8 DO’s and 7 DON’T’s in The Art of Persuasion (aka Getting My Way!)
4 years ago
Think about how often in life you try to explain your opinion on something and/or try to get someone to see a different perspective. Whether it’s a customer service agent you are trying to convince to make an exception, a meeting in which you are attempting to be heard, a political position you are explaining to a friend (soon to be former friend if you take it too far!), or a younger person you are trying to help see something more clearly, I would argue the vast majority of us attempt this multiple times daily.
If I could tell you that a few simple things to do or not to do could greatly increase your ability to persuade and influence others—and thus more often get your way—would you be interested? Then keep reading.
But let me set the stage first. We all know the old story about how our parents had to walk to school…in the rain…and snow…uphill…both ways!! Well that’s my story with my job as a corporate consultant/coach. I didn’t have a background in psychology. I wasn’t a counselor. I wasn’t formally trained as an apprentice. I wasn’t given outlines to follow. I just had a tool, our Flippen 360 Profile, that had truth about people in it, and I had one hour to get a given client to embrace that truth.
Thousands of hour-long sessions later, I’ve learned a lot the hard way! And much of it boils down to this: the ability to anticipate and disarm skeptics. Skeptics are great at exposing ways you may oversimplify something, use a trigger phrase, or overemphasize a certain point. I wouldn’t say that a majority of people are skeptics, in fact I would say that the extreme skeptics would be 10 percent or less of the usual population, but with a hot-button subject, even the most agreeable person can become a skeptic.
So be ready for skeptics, but also realize that with many topics or decisions a majority of people do not need a series of complex techniques to disarm them. That should be a welcomed relief so take a relaxing breath. On the other hand, don’t breathe too easy otherwise you’ll allow those more agreeable people to keep you from getting better at persuading. The agreeable types aren’t teaching you anything or stretching you—they aren’t making you better.
To strengthen your persuasion muscles, here are the 15 things I’ve found that are crucial: (p.s.—you can take any of these too far or do any of them poorly!)
1. DO Build the Relationship
(Are you likeable? Have you built a connection? Would I enjoy talking to you about the topic?

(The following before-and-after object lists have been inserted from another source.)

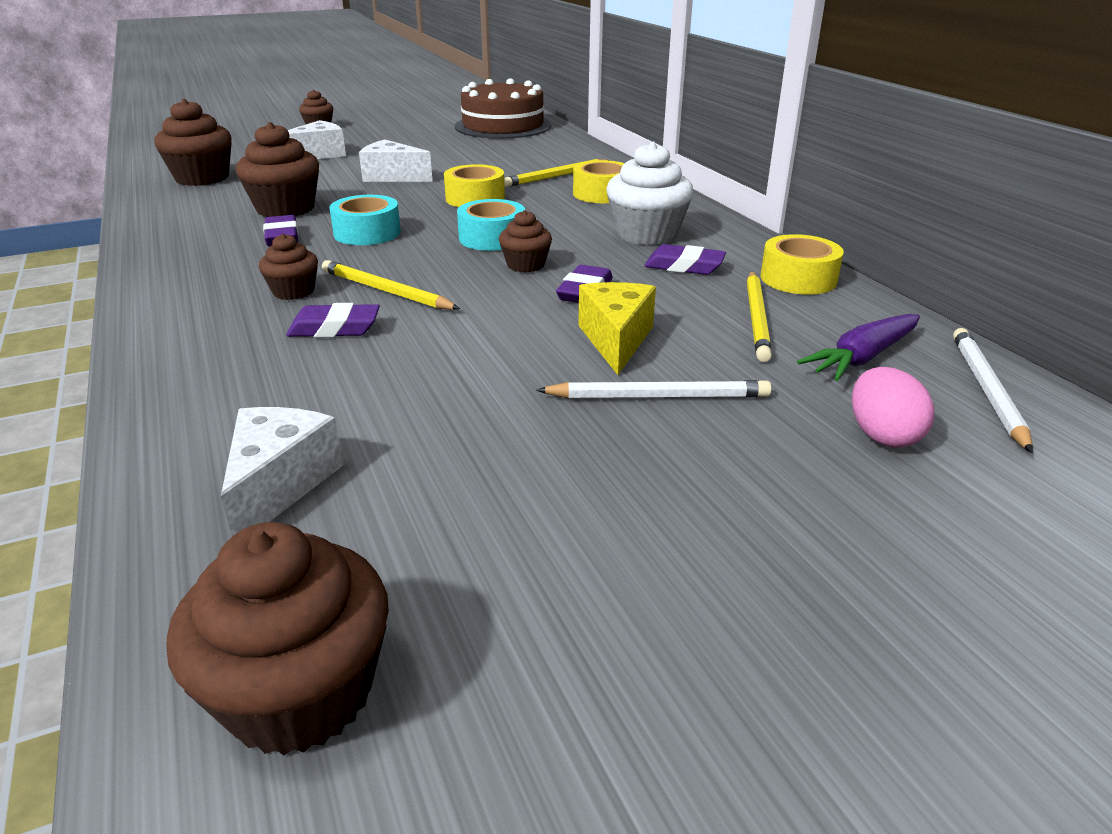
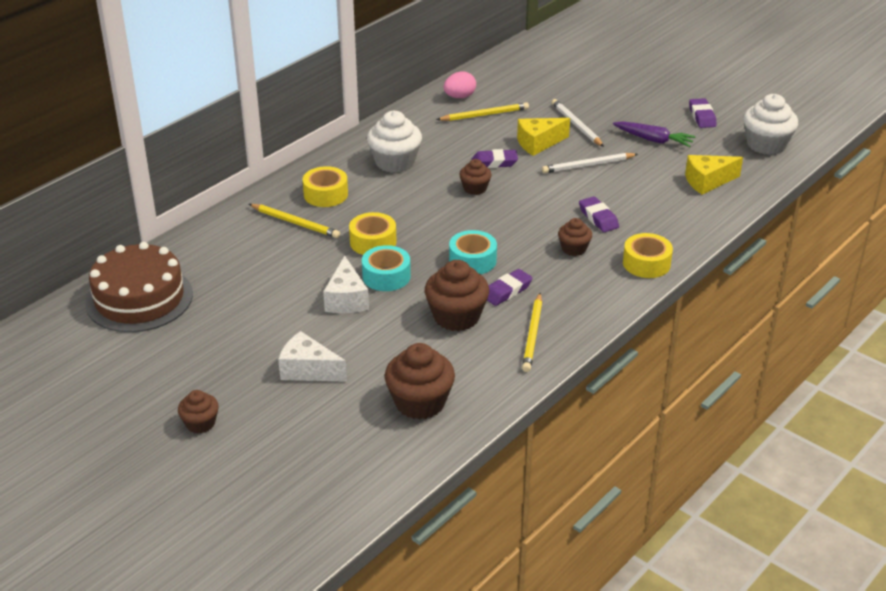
camera: 115 degrees left, 5 degrees up
brown cupcake [166,522,389,755] -> white cupcake [743,94,798,155]
white cheese [221,407,343,537] -> yellow cheese [685,155,743,195]
yellow pencil [322,260,460,310] -> yellow pencil moved to [522,293,542,372]
turquoise tape [457,199,525,251] -> turquoise tape moved to [362,245,411,291]
purple eraser [644,244,726,275] -> purple eraser moved to [689,98,717,128]
yellow tape [761,234,844,295] -> yellow tape moved to [623,233,673,278]
purple carrot [797,314,920,381] -> purple carrot moved to [613,121,696,147]
pink egg [852,367,934,448] -> pink egg moved to [444,72,476,98]
white pencil [953,328,1033,453] -> white pencil moved to [542,153,638,173]

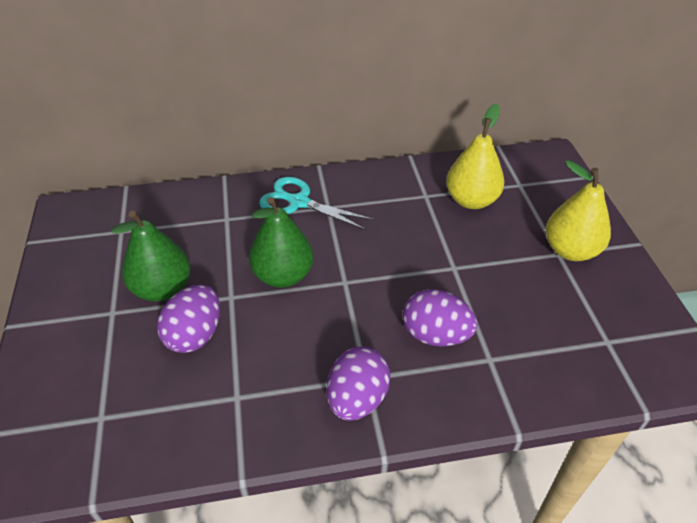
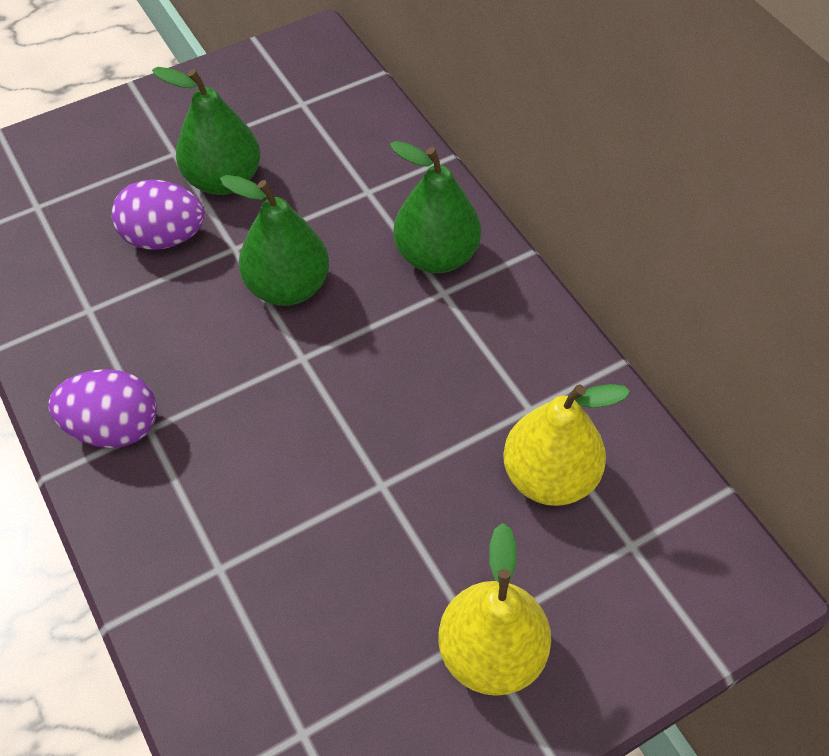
camera: 70 degrees right, 10 degrees up
turquoise scissors [259,177,375,231] -> green pear [390,141,481,273]
purple egg [403,289,477,346] -> none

Can you stop and be thankful for the other person?)
2. DO See and Voice Both Sides
(Point out objections before they do, Anticipate and disarm skeptics, Really get in their shoes, Don’t oversimplify the issue/problem/question, Realize that in most cases a lot of smart people have the opposite position, “I see an interesting balance of challenges here…”)
3. DO Validate Their Points / Feelings
(People don’t move unless they feel understood, Repeat what you hear, No one likes feeling stupid)
4. DO Adapt Your Style To Your Audience
(Fact/information vs emotion/story emphasis, Be perceptive, Group vs individual)
5. DO Ask vs Tell
(Pushiness rarely works, Show humility, Most people hate being told what to do or think)
6. DO Be Ok With Tension
(Don’t avoid conflict, Don’t shut down, Reflect on any baggage you have with tension)
7. DO Speak With Authority
(Not sheepish, Avoid excessive disclaimers, Boldness has its place)
8. DO Be Funny
(Make it light, People don’t like heaviness, Sarcasm doesn’t count, Yes there are bad jokes)
1. DON’T Be Flusterable
(Master your emotions, Don’t need people to respond in a certain way in order for you to be effective, Communicate objectively, Don’t let them push buttons, Of course it’s ok to have passion)
2. DON’T Reflexively Rebut
(Listen, More “Tell me more…”, Wait 2 seconds, Silence is a great technique at times, Interjecting quickly is usually interrupting—and doesn’t communicate that you are listening!)
3. DON’T Use Trigger Words
(e.g., Always, Never, You have to, There’s no way, I guarantee you, etc.; Never ever misquote them, Not too blunt, Being good with words is important)
4. DON’T Use Bad Analogies
(A bad analogy is worse than no analogy)
5. DON’T Repeat Yourself Unnecessarily
(This is annoying, If you are repeating yourself then you probably aren’t communicating well!, Don’t reclarify, Don’t let your need to be understood get in the way of seeking to understand)
6. DON’T Have Bad Body Language
(Furrowed eyebrows, Crossed arms, Analytical face, Blank face—they will fill the void!)
7. DON’T Expect Them to Agree or Change Right Away
(Your job may be to simply plant the seed, Don’t corner them, Don’t expect immediate shift in position)
I would encourage you to pick one DO to do more often and one DON’T to do less often and put a recurring reminder on your calendar to be more intentional. Best of luck in your journey to getting your way!